**EXERCISE GOAL**
From the line containing "geben Sie sich nicht die Schuld, wenn die" through the last line of the entries, output the text exactly. Pictures stay out.

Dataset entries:
__________________________________________________
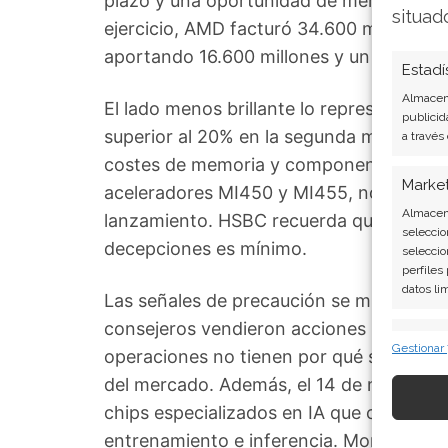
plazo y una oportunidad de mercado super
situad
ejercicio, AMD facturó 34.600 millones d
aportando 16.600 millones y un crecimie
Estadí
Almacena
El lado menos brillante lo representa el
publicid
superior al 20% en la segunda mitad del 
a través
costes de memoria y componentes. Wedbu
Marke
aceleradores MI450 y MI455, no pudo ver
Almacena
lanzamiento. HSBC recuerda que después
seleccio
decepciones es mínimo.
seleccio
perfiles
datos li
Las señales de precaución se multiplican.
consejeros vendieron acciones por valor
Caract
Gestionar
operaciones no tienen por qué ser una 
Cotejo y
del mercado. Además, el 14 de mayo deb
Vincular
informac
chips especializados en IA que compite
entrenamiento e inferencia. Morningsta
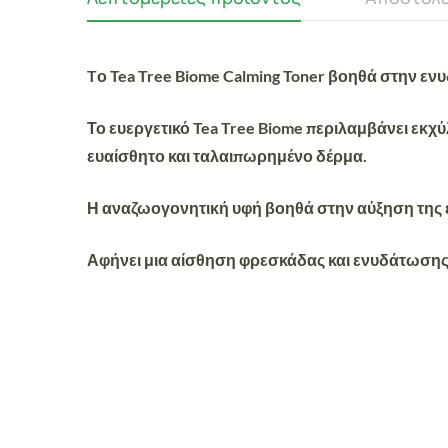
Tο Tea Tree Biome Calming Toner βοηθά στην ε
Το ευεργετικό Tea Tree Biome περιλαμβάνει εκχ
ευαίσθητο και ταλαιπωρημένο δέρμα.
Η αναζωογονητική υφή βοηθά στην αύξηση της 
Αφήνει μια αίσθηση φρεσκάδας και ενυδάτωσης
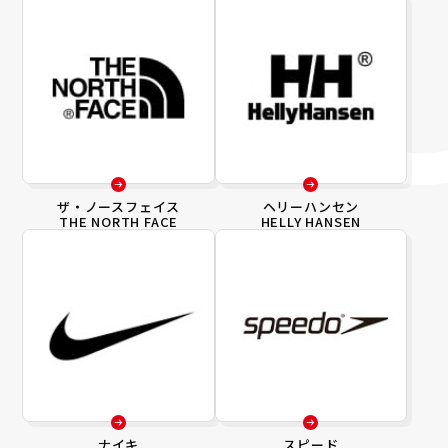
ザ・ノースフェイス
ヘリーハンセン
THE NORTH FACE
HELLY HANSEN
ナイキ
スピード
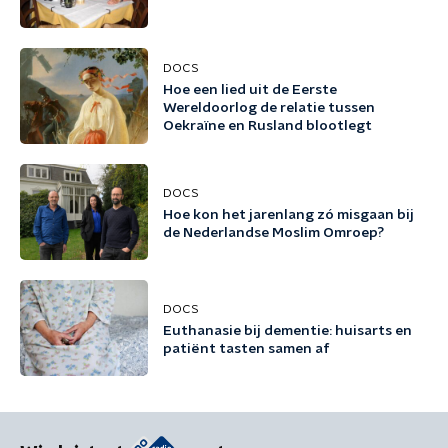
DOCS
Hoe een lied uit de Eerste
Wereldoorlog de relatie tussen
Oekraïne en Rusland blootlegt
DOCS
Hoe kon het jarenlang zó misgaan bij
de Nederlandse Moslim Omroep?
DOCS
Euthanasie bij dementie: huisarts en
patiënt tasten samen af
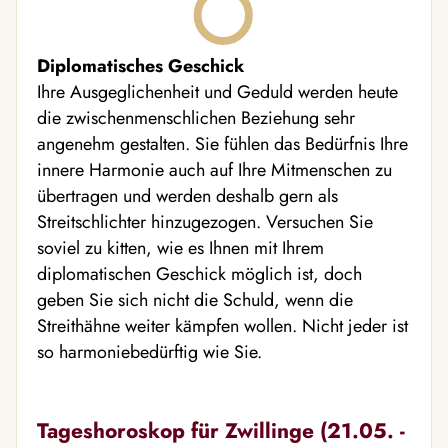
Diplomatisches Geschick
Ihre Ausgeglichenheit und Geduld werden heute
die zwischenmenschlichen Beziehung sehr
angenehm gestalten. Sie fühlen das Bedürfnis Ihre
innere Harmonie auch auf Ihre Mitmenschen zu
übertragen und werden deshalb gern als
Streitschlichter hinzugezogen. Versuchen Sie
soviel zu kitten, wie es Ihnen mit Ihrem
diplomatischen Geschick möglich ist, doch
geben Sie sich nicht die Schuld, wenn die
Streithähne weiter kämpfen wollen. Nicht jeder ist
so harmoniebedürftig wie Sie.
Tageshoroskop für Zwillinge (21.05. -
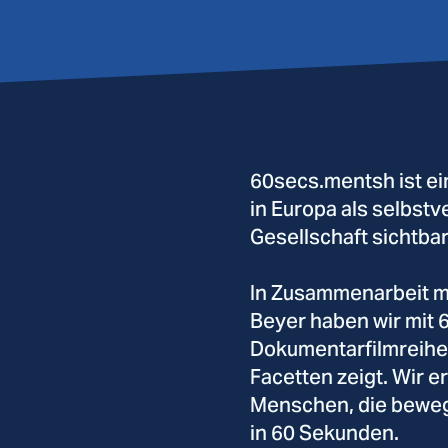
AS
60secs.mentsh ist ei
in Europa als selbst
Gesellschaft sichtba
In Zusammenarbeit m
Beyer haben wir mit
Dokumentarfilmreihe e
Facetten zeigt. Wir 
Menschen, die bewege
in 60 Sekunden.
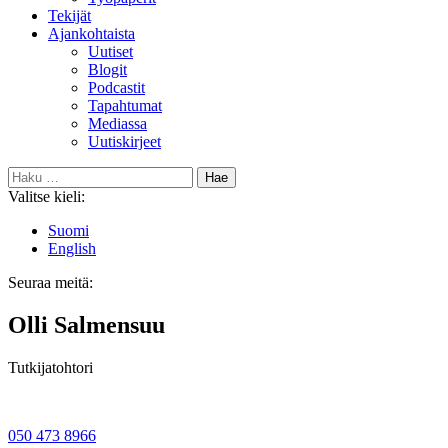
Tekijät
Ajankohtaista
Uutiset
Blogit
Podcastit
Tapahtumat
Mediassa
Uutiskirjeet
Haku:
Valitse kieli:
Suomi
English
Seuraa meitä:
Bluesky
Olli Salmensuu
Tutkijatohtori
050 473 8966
__________________________________________________
**ANSWER SPACE**
geben Sie sich nicht die Schuld, wenn die
Streithähne weiter kämpfen wollen. Nicht jeder ist
so harmoniebedürftig wie Sie.
Tageshoroskop für Zwillinge (21.05. -
AS
60secs.mentsh ist ei
in Europa als selbst
Gesellschaft sichtba
In Zusammenarbeit m
Beyer haben wir mit
Dokumentarfilmreihe e
Facetten zeigt. Wir 
Menschen, die bewege
in 60 Sekunden.
Tekijät
Ajankohtaista
Uutiset
Blogit
Podcastit
Tapahtumat
Mediassa
Uutiskirjeet
Haku:
Valitse kieli:
Suomi
English
Seuraa meitä:
Bluesky
Olli Salmensuu
Tutkijatohtori
050 473 8966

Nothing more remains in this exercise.